# Исходный отрывок:
____

Ростислав Ищенко - Украина в глобальной политике
Заканчивая главу, хочу обратить внимание читателя на то, что политика не детерминирована. Неудачная попытка цветного переворота в 2000–2001 годах свидетельствует о том, что все зависит от адекватности властей страны, их готовности исполнять свой долг и защищать Конституцию. В ходе переворота 2013–2014 годов украинская власть точно так же капитулировала, как капитулировала в 2004–2005 годах. Сами же кризисы, завершавшиеся переворотами или попытками переворотов, стали возможны в силу стечения объективных внешне– и внутриполитических обстоятельств, а также субъективных подходов к проблеме отдельных украинских и зарубежных политиков.
Все эти проблемы во всем их многообразии и сочетании мы попытаемся рассмотреть в следующих главах.

____

# Приведённый перечень:

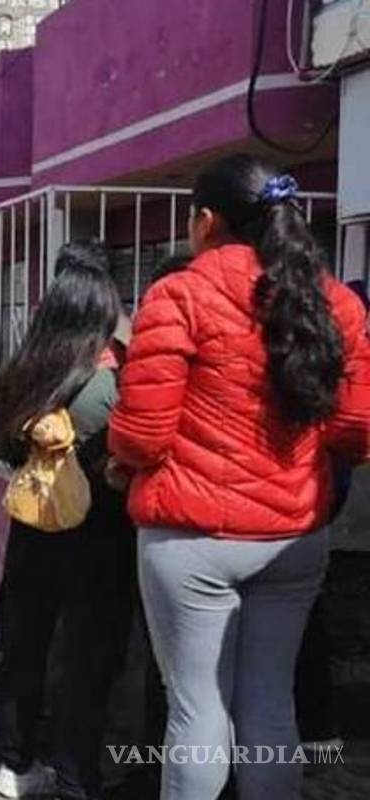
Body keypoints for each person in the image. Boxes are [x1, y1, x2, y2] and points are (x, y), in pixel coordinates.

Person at [109, 155, 370, 800]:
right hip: (293, 537)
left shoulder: (181, 293)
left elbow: (143, 432)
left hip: (191, 538)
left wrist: (121, 461)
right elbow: (354, 431)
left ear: (205, 221)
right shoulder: (336, 302)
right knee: (270, 707)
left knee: (196, 710)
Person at [0, 242, 135, 800]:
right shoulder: (114, 379)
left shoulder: (26, 372)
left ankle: (14, 761)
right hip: (100, 532)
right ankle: (77, 773)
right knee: (89, 654)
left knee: (24, 643)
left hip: (31, 526)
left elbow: (5, 450)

____

# Необходимые действия:
(A) О чём, согласно отрывку об Украине в глобальной политике, свидетельствует неудачная попытка цветного переворота в 2000–2001 годах?
(B) Приведите продолжение отрывка об Украине в глобальной политике, начиная сразу после его последнего предложения.

# Результаты выполнения:
(A) О том, что всё зависит от адекватности властей страны, их готовности исполнять свой долг и защищать Конституцию.

(B)
Глава 2
Причины повышенной восприимчивости Украины к внешним воздействиям
Итак, мы обозначили ряд субъективных факторов, которые, в сочетании с развитием общей геополитической ситуации, определили ход и исход украинского кризиса, начавшегося в 2000 году с первой неудачной попытки цветного переворота и завершившегося в 2014-м третьим по счету и вторым удачным цветным мятежом, в результате которого реальная власть на Украине перешла к неонацистским боевикам (при сохранении номинальной за олигархией), после чего началась гражданская война, а государство распалось. Нарастающая неадекватность украинской власти реальной действительности, ее неспособность трезво оценить меняющуюся геополитическую ситуацию и выработать соответствующую внешнеполитическую концепцию, неумение защищаться самой и защищать своих сторонников – все это были серьезнейшие предпосылки для успешности переворотов. Напомню, что когда в 2000–2001 годах власть проявила минимальную волю к сопротивлению, ей удалось сравнительно быстро и без проблем навести порядок в стране.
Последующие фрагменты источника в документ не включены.